As we were walking to the dressing room, his entourage trailing behind us, he said, "Okay, Jerry. What's the problem?"

"We're going to commercial six times in this hour," I told him, "and this is a live show, and you don't know when to break."

"Jerry, is there a kid around here with a red jacket?" he asked.

"I'm sure we can get one," I said. "Why?"

"Have a kid in a red coat stand up ringside with a sign that says 'five minutes,' " he said. "When I see him, I will start 'My Way.' "

"Okay," I said, "but what are you going to do during the six commercial breaks?"

He said, "I'm going to sing, Jerry. That's what I am going to do. When you go to commercial, I will be singing and when you come back, I will still be singing. That's live."

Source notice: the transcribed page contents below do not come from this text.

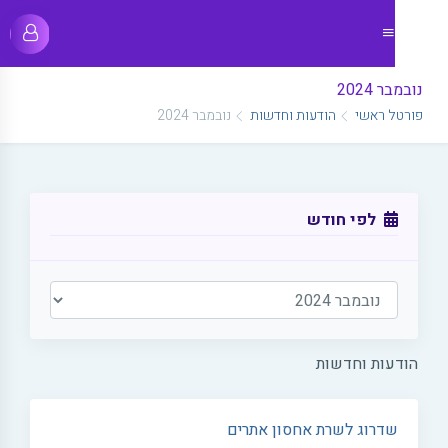
נובמבר 2024
פורטל ראשי
הודעות וחדשות
נובמבר 2024
לפי חודש
הודעות וחדשות
שדרוג לשרת אחסון אתרים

He taught me about spontaneity that night-this, too, helped me as a film producer. Live, let it happen. There's never a better take than the first: Sinatra knew that in his bones.

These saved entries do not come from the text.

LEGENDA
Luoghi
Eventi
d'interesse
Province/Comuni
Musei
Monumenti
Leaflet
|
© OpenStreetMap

If you watch a tape of the "Main Event," you see me and Sinatra walk out of the dressing room and down the aisle side by side. He is Muhammad Ali and I am Cus D'Amato, the trainer, the cut man, the voice in the ear, saying, "You are the champ! It's yours! Now get in there and murder the bum!" I was, in fact, as white as a sheet, shuffling as if to my own funeral. You hear Cosell going though his routine: "… Here, coming through the same tunnel that so many champions have walked before, the great man, Frank Sinatra, who has the phrasing, who has the control, who knows what losing means, who made the great comeback, and now stands still, eternally, on top of the entertainment world…" Just before we went out, when the music started Sinatra leaned over me-well, I was a lot taller than Frank, so he looked up, but it felt like he was leaning over me, you know? And he asked, "How you doing now? Better?"

"No," I said, "not better."

"What the hell's the matter with you?" he said.

"Frank"-or Francis, that's what I said-"this is going live around the world, we have not rehearsed and have no markers or breaks. It could be the end of my career."

He pinched my cheek and said, "Listen, kid. You got me into this, and I'm going to get you out."

And he went through the ropes, and the music started, and it was all Frank from there. He was a genius. He held the crowd in his hand. "The Lady Is a Tramp," "Angel Eyes," "My Kind of Town," they poured out of him like Norse sagas. When he sang "Autumn in New York," it was as if he were leaning on a bar, spilling his guts out to a late-night, Hopperesque bartender.

Who thought this could work, intimacy in an arena filled with thousands and thousands of people, but he pulled it off. He turned the Garden into a shadowy, three-in-the-morning, Second Avenue saloon. You could have heard a pin drop.